Travail à faire: D'après l'extrait sur le mot « clenche », depuis quelle année le dérivé « clenchette » est-il attesté ?

Texte source:
Ces mineurs testaient les clenches des voitures afin de vérifier si les véhicules étaient bien verrouillées [sic]. (Dernières Nouvelles d’Alsace, 6 décembre 1999.)
□ En emploi métalinguistique.
18. « […] quand j’ai fait mon service [militaire] à Paris / ils se sont fichus de moi parce
que j’appelais ça une clenche / c’est pourtant dans le dictionnaire. » (Témoignage, dans SchortzSenneville 1998, 121.)
■ graphie. La graphie la plus fréquente dans les dictionnaires est clenche.
■ dérivés. clenchette n. f. rare "id.". Attesté dep. 1863 (Littré), il n’est relevé dans les sources écrites contemporaines
que chez Bachelard – né à Bar-sur-Aube (Aube) – dans La Poétique de l’espace, 1957 (TLF).

Données fournies:
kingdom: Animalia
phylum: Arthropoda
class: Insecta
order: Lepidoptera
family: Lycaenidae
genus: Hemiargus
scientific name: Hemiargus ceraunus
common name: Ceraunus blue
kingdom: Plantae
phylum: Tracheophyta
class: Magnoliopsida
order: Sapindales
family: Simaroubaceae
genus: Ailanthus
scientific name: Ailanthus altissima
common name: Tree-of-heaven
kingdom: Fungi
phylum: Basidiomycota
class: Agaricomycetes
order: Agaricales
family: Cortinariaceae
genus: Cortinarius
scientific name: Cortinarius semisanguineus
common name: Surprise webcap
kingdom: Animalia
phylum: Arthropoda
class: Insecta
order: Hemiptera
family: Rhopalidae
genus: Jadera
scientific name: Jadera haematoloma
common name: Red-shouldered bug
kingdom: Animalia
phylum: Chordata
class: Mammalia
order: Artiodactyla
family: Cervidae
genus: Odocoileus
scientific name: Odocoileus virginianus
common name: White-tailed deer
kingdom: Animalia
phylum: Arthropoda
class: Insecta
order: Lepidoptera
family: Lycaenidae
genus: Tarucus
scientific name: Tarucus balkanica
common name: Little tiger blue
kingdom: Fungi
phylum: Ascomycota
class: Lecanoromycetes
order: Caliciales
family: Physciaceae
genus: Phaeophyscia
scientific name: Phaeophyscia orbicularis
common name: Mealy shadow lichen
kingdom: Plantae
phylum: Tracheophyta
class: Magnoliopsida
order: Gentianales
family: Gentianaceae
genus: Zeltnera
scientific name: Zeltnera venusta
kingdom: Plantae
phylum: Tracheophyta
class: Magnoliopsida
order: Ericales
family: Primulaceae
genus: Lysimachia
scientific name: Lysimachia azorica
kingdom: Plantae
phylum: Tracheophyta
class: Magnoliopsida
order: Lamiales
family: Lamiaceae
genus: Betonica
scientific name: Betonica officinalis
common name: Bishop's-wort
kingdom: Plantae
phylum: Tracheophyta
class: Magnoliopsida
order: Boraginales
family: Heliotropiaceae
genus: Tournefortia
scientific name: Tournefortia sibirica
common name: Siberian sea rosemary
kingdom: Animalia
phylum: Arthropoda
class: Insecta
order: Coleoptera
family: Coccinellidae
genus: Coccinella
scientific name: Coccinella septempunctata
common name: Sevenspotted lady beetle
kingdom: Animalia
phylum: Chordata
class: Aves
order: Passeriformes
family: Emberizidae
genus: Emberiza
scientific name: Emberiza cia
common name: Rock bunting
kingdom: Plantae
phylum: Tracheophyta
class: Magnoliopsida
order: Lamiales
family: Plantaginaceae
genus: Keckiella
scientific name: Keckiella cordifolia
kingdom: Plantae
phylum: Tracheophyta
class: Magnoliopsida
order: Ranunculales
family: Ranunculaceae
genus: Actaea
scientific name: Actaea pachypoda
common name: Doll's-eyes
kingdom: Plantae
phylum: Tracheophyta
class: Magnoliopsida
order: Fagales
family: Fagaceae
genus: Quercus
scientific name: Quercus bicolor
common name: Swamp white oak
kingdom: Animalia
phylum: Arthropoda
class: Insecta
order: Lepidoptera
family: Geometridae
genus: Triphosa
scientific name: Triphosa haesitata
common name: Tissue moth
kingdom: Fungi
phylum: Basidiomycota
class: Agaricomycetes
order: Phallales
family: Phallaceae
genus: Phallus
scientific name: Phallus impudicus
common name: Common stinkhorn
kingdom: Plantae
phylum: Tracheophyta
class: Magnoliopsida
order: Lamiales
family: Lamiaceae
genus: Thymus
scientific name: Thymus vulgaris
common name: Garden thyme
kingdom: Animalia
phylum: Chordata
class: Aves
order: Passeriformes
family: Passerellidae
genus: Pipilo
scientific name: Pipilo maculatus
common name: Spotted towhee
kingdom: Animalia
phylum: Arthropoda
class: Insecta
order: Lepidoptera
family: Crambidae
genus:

Exercice corrigé: Depuis 1863.